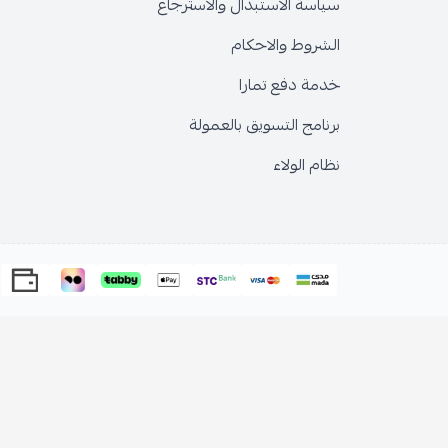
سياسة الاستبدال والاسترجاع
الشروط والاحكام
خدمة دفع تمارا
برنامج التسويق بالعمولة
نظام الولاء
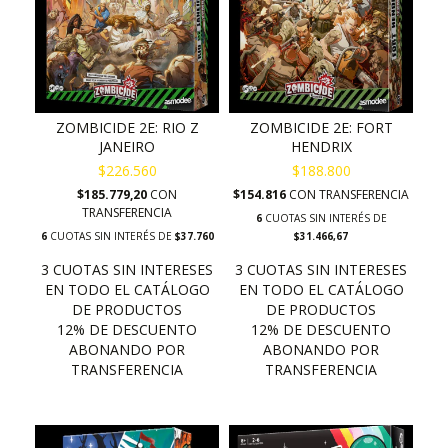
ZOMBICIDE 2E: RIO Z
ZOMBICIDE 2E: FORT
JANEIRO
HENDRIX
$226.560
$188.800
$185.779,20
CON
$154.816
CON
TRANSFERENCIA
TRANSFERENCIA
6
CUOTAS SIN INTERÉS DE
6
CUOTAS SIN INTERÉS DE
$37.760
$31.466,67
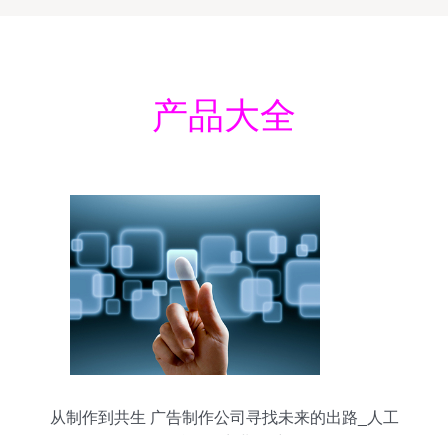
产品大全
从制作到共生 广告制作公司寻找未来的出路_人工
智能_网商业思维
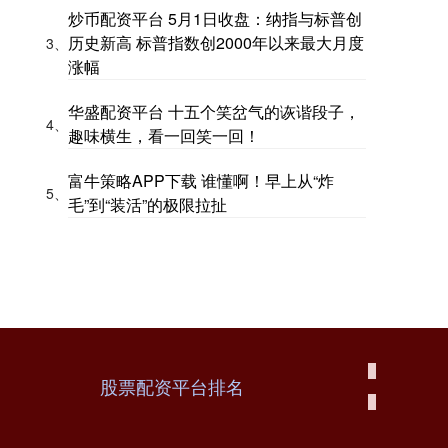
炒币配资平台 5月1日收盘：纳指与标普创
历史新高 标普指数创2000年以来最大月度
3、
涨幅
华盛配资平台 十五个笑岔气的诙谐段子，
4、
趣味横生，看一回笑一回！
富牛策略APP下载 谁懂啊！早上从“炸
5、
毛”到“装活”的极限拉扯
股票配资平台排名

• _Your goal_: Output exactly, and only, the lines running from the line containing "الشروط والاحكام" to the last line of the entries above, omitting the pictures.

• _Your response_:
الشروط والاحكام
خدمة دفع تمارا
برنامج التسويق بالعمولة
نظام الولاء
ZOMBICIDE 2E: RIO Z
ZOMBICIDE 2E: FORT
JANEIRO
HENDRIX
$226.560
$188.800
$185.779,20
CON
$154.816
CON
TRANSFERENCIA
TRANSFERENCIA
6
CUOTAS SIN INTERÉS DE
6
CUOTAS SIN INTERÉS DE
$37.760
$31.466,67
产品大全
从制作到共生 广告制作公司寻找未来的出路_人工
智能_网商业思维
炒币配资平台 5月1日收盘：纳指与标普创
历史新高 标普指数创2000年以来最大月度
3、
涨幅
华盛配资平台 十五个笑岔气的诙谐段子，
4、
趣味横生，看一回笑一回！
富牛策略APP下载 谁懂啊！早上从“炸
5、
毛”到“装活”的极限拉扯
股票配资平台排名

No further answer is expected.